(Collected data)
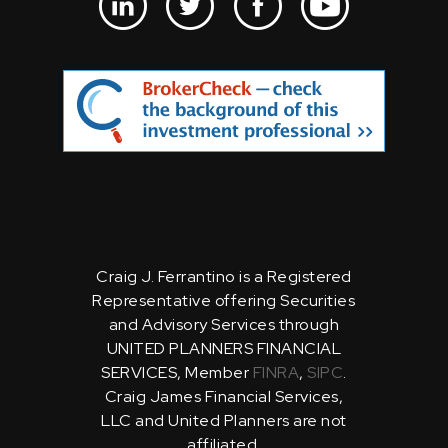
Craig J. Ferrantino is a Registered
Representative offering Securities
and Advisory Services through
UNITED PLANNERS FINANCIAL
SERVICES, Member
FINRA
,
SIPC
.
Craig James Financial Services,
LLC and United Planners are not
affiliated.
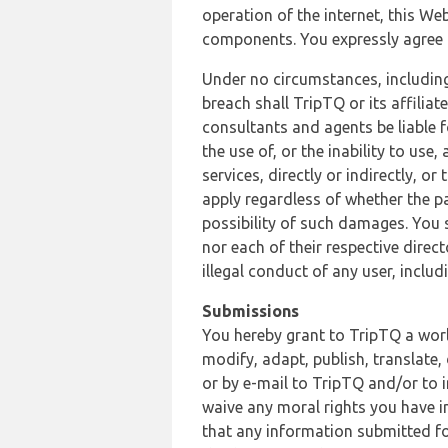
operation of the internet, this Web
components. You expressly agree th
Under no circumstances, including
breach shall TripTQ or its affilia
consultants and agents be liable f
the use of, or the inability to us
services, directly or indirectly, o
apply regardless of whether the pa
possibility of such damages. You 
nor each of their respective direc
illegal conduct of any user, incl
Submissions
You hereby grant to TripTQ a world
modify, adapt, publish, translate,
or by e-mail to TripTQ and/or to 
waive any moral rights you have in
that any information submitted for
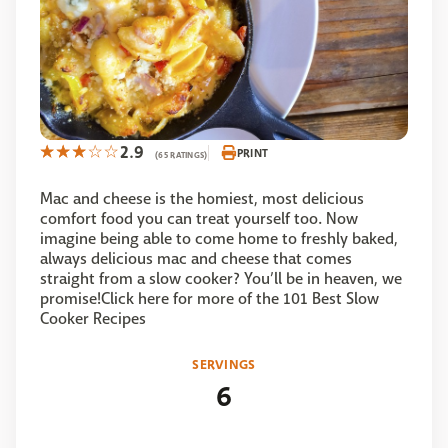
2.9
PRINT
(65 RATINGS)
Mac and cheese is the homiest, most delicious
comfort food you can treat yourself too. Now
imagine being able to come home to freshly baked,
always delicious mac and cheese that comes
straight from a slow cooker? You’ll be in heaven, we
promise!Click here for more of the 101 Best Slow
Cooker Recipes
SERVINGS
6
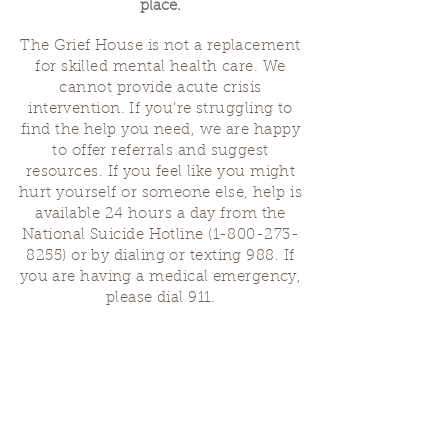
place.
The Grief House is not a replacement
for skilled mental health care. We
cannot provide acute crisis
intervention. If you’re struggling to
find the help you need, we are happy
to offer referrals and suggest
resources. If you feel like you might
hurt yourself or someone else, help is
available 24 hours a day from the
National Suicide Hotline
(1-800-273-
8255)
or by dialing or texting 988. If
you are having a medical emergency,
please dial 911.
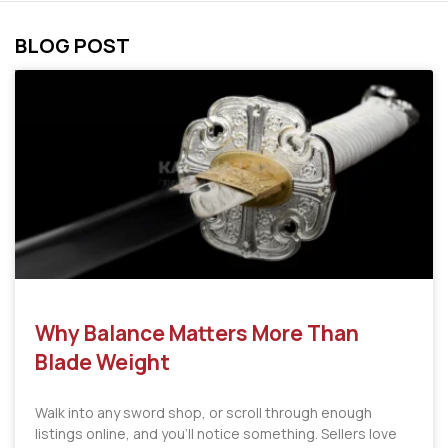
BLOG POST
Why Balance Matters More Than
Blade Weight
Walk into any sword shop, or scroll through enough
listings online, and you’ll notice something. Sellers love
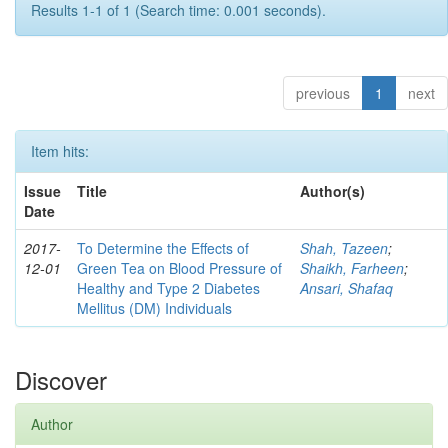
Results 1-1 of 1 (Search time: 0.001 seconds).
previous
1
next
Item hits:
Issue
Title
Author(s)
Date
2017-
To Determine the Effects of
Shah, Tazeen
;
12-01
Green Tea on Blood Pressure of
Shaikh, Farheen
;
Healthy and Type 2 Diabetes
Ansari, Shafaq
Mellitus (DM) Individuals
Discover
Author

* [Exercise instructions]: Give back, word for word, the lines from the one with "Ansari, Shafaq" through the last line of the entries, both included, and no other line.

* [Exercise result]:
Ansari, Shafaq
Mellitus (DM) Individuals
Discover
Author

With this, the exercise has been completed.